Planned Parenthood opts out of U.S. subsidies in fight over abortion referrals


(Reuters) – Planned Parenthood said on Monday it was withdrawing from a federal program subsidizing reproductive healthcare for low-income women after the Trump administration banned participants in the program from referring women to abortion providers.

FILE PHOTO: Planned Parenthood’s employees look on as anti-abortion rights advocates hold a rally in St. Louis, Missouri, U.S., June 4, 2019. REUTERS/Lawrence Bryant/File Photo

Planned Parenthood, the largest abortion provider in the United States, said its move was spurred by a federal appeals court decision last month clearing the administration’s way to restrict Title X grants under a new policy critics have branded a “gag rule.”

In addition to barring recipients from making abortion referrals, the policy requires financial and physical separation between facilities funded by Title X and those where actual abortions are performed.

The rule, imposed by the Department of Health and Human Services (HHS), is part of a broad effort by the Republican president, his allies in Congress and numerous Republican-dominated state legislatures to curtail abortion access in recent years.

Planned Parenthood, accounting for about one-fifth of all Title X funds granted, had vowed to cease accepting money from the program months ago, when HHS said it would start enforcing the new restrictions. The group said it would rely instead on private donations and emergency funds to make up the difference as best it could.

Monday’s move marked a formal Title X withdrawal, to remain permanent unless Congress acts to overturn the restriction or legal challenges prevail in court.

“Due to an unethical and dangerous gag rule, the Trump administration has forced Planned Parenthood grantees out of Title 10,” Alexis McGill, acting president and CEO of Planned Parenthood, told journalists on a conference call.


Planned Parenthood is not alone. Legislatures in Maryland and Massachusetts preemptively adopted measures to opt out of Title X and provide state funding in its place if the new rule took effect. And governors of five other states – Hawaii, Illinois, New York, Oregon and Washington – have said they would do the same. So has Maine Family Planning, a nonprofit, sole recipient of Title X funds in that state.

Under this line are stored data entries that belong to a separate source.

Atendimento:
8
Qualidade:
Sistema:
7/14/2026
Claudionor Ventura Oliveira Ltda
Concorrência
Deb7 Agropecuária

Congress appropriated $286 million in Title X grants in 2017 to Planned Parenthood and other health centers to provide birth control, disease screening and other reproductive health and counseling services to poor women.

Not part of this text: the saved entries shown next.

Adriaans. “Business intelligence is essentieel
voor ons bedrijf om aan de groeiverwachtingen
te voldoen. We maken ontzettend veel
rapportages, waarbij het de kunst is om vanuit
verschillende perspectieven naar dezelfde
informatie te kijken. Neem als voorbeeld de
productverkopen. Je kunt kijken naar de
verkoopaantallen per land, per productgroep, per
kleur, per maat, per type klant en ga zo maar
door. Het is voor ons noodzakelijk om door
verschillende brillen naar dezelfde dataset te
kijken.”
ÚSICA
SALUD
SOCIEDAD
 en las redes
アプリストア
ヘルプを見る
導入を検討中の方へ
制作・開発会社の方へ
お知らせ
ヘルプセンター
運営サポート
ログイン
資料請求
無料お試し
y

That funding already was prohibited from being used to pay for abortions, but abortion opponents have long complained that the money in effect subsidized Planned Parenthood as a whole, including its abortion services.

The organization had been providing healthcare to about 40% of the 4 million people who rely on Title X funding annually, with 600 of its clinics receiving money from the program.

Critics said Planned Parenthood’s action showed it was primarily focused on abortion.

“In withdrawing from Title X, Planned Parenthood has made it crystal clear that abortion is its number one priority,” said Ashley McGuire, a senior fellow with the Catholic Association.

Abortion has remained one of the most contentious issues in U.S. politics since the U.S. Supreme Court’s landmark 1973 Roe v. Wade decision affirming a woman’s constitutional right to terminate her pregnancy.

Opponents cite religious beliefs in decrying abortion as immoral, while the other side casts abortion restrictions as infringing on women’s private medical choices and control over their own bodies.

Federal judges in Washington state, California and Oregon, among nearly two dozen states challenging the administration’s rule in court, issued preliminary injunctions against its enforcement earlier this year.

But the 9th U.S. Circuit Court of Appeals on June 20 lifted those injunctions, and the same court rejected emergency bids to overturn that decision in July. That allowed the restrictions to take effect while court cases proceed.

The rule largely restored a restriction created in 1988 and upheld by the U.S. Supreme Court in 1991, only to be suspended by the Clinton administration in 1993.